Editor’s note: This post was authored by Pat Ford. Many years ago, Pat served as the executive director of ICL. Most recently, he was the executive director for Save Our Wild Salmon Coalition. Pat lives in Boise, Idaho, and periodically contributes to the ICL blog.
212 years ago today, in 1805, the first white person entered what is now Idaho. Meriwether Lewis came over Lemhi Pass.
212 years ago tomorrow, August 13, Lewis became the first white person to receive the gift of salmon in Idaho, from a Lemhi Shoshone Indian: "On my return to my lodge an Indian called me into his bower and gave me a small morsel of the flesh of antelope boiled, and a peice [his spelling] of fresh salmon roasted; both which I eat with a very good relish. This was the first salmon I had seen and perfectly convinced me that we were on the waters of the Pacific Ocean."

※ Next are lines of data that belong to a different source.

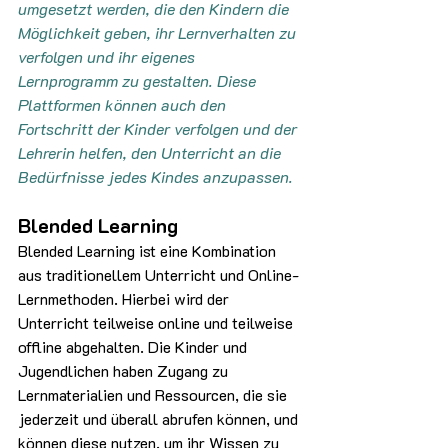
umgesetzt werden, die den Kindern die 
Möglichkeit geben, ihr Lernverhalten zu 
verfolgen und ihr eigenes 
Lernprogramm zu gestalten. Diese 
Plattformen können auch den 
Fortschritt der Kinder verfolgen und der 
Lehrerin helfen, den Unterricht an die 
Bedürfnisse jedes Kindes anzupassen.
Blended Learning
Blended Learning ist eine Kombination 
aus traditionellem Unterricht und Online-
Lernmethoden. Hierbei wird der 
Unterricht teilweise online und teilweise 
offline abgehalten. Die Kinder und 
Jugendlichen haben Zugang zu 
Lernmaterialien und Ressourcen, die sie 
jederzeit und überall abrufen können, und 
können diese nutzen, um ihr Wissen zu 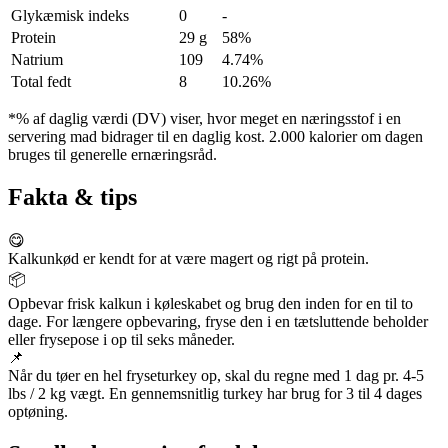
Glykæmisk indeks
0
-
Protein
29 g
58%
Natrium
109
4.74%
Total fedt
8
10.26%
*% af daglig værdi (DV) viser, hvor meget en næringsstof i en
servering mad bidrager til en daglig kost. 2.000 kalorier om dagen
bruges til generelle ernæringsråd.
Fakta & tips
😋
Kalkunkød er kendt for at være magert og rigt på protein.
📦
Opbevar frisk kalkun i køleskabet og brug den inden for en til to
dage. For længere opbevaring, fryse den i en tætsluttende beholder
eller frysepose i op til seks måneder.
📌
Når du tøer en hel fryseturkey op, skal du regne med 1 dag pr. 4-5
lbs / 2 kg vægt. En gennemsnitlig turkey har brug for 3 til 4 dages
optøning.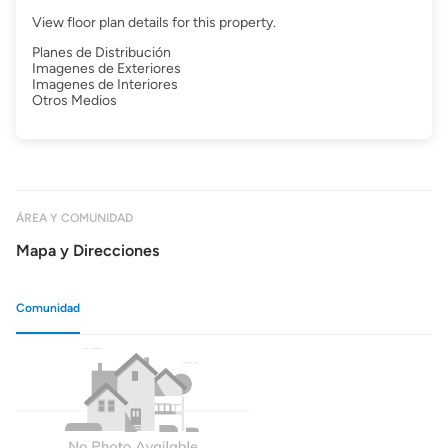
View floor plan details for this property.
Planes de Distribución
Imagenes de Exteriores
Imagenes de Interiores
Otros Medios
ÁREA Y COMUNIDAD
Mapa y Direcciones
Comunidad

Multiply my lifetime by three, add five, and you have 212 years. It’s not a long time. The bond between native people and salmon in our state is a long time, at least 10,000 years and counting. We newcomers are fortunate for their example of why and how to live here durably.
But from our alive-right-now perspective 212 years is not a short time. It’s enough to set keels, form habits, shift cultures, to begin becoming native ourselves. So I take heart to discover that salmon started nourishing white Idahoans one day after there was a white Idahoan.